Welcome to the blog for Colgate University's interdisciplinary course on food. This is the place to keep up with what students in the course are experiencing in their work at Common Thread Community Farm and through their everyday encounters with food.

Sunday, October 14, 2012

Climate Change and Conflict

This Friday I went to an ENST Brown Bag in which Dr. Janpeter Shilling presented his research on the relationship between climate change and violent conflict. I thought this might be relevant to our course work in that climate change issues, such as change in precipitation and temperature, affect food security and thus leads to acts of violence as a means of survival. This discussion highlighted how, with decreasing resources and thus a decrease in the viability of subsistence living, there will continue to be increases in violent conflicts in areas highly vulnerable to change.
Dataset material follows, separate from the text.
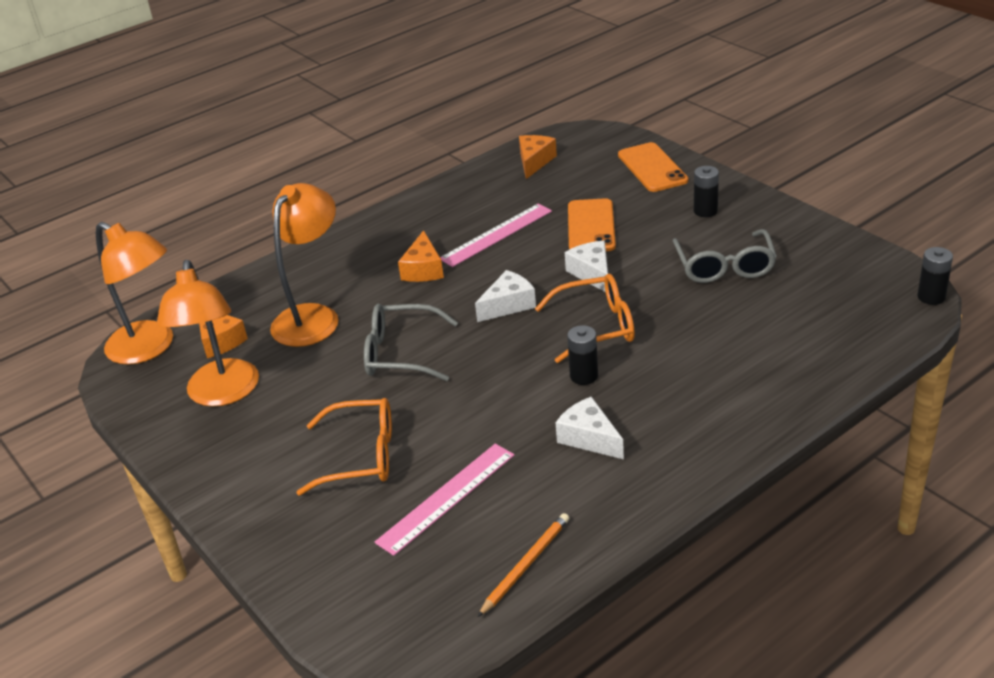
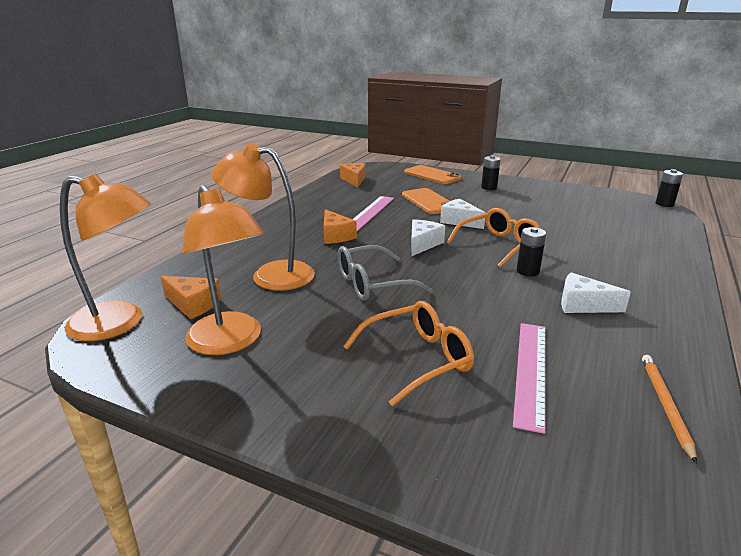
camera: 30 degrees left, 10 degrees down
(312, 317) = (270, 275): orange lamp -> orange lamp turned 75 degrees counterclockwise
(724, 267) = (536, 207): grey glasses -> none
What follows is a summary of Shillings presentation titled "On Raids and Rains - Climate Change and Conflict with a focus on North Africa and Kenya."



Shilling begins by outlining how a decrease in resources results in a change in land use and thus can spark conflict between those of differing interests. This causal relationship can also go the other way with conflict sparking resource depletion, though other factors, as he later acknowledges, could be at work. He uses the Homer-Dixon Environmental Scarcity Theory to acknowledge the various compounding variables that could lead to violent conflict. This theory gives us the following variables which must be considered in determining the causality of violent conflict, environmental change, population growth, unequal resource distribution, poverty and previous violent conflict. All of these factors interact with one another in the production of violence due to climate change.
Shilling then outlined three factors which determine the degree to which communities are vulnerable to climate change to further acknowledge the complexity of his research. The first is the adaptive capacity of the society (their knowledge base and technology available for mitigating negative effects.) The second is the sensitivity of the community to resource depletion (i.e. their reliance upon said resource, it’s availability and degree importance to their lives.) The third variable is the society’s exposure to the effects of change (i.e. the rate and or variation of changes and their effects.) These factors interact and are presented differently according to the specific situation of a place denoting and measuring the impact climate change has across a wide variety of peoples and places.
Shillings first research subject was North Africa and he began by detailing the unique situation of this area in relation to climate change. First, the population of North Africa is expected to grow over time increasing the demand and strain on the environment. This area is highly sensitive to changes in climate since most countries are based on rain-fed agriculture (except Egypt with its access to the Nile River.) The projections for the future show an increase in temperature and a decrease in precipitation in an area where water is already scarce. There is also a history of conflict in these areas over land use. For example in Mali two tribes, the Songhai a rice dependent society and the Tuareg herders, both use the same water source but for different purposes. This Shilling claims is a recipe for tribal conflict as both groups are highly reliant on this resource and have very low adaptability.
Shillings second area of research was Kenya, specifically Turkana, a place with a history of violent conflict (mostly in the form of raids by others competing for the same resources,) an arid climate, a heavily marginalized and impoverished community with high levels of sensitivity and exposure and low adaptability. The people there rely upon relief food and foreign aid for survival and this hunger, combined with drought, is the motive behind the armed conflict. When a certain threshold of resource scarcity is reached the raiding on both sides increases dramatically. Usually raids are carried out during the rainy season which provides better raiding conditions however, in 2009 during an extreme drought raiding reached an all time high due to the survival needs of the people. Hence variations in precipitation and temperature, or climate change, have a causal relationship to the level of violent conflict experienced. However Shilling concludes that in order to understand this complex relationship between climate change and conflict we must understand the variables of vulnerability and look beyond correlation to causation. He also proposes that the solution to climate change inspired conflict is making conflict management a role of the national government. However these political actors need the ability and incentive to act. This I believe is the downfall to his proposed solution since in reality the areas he studies are politically and economically unstable and thus they lack the ability and incentive to act however immoral this inaction may be.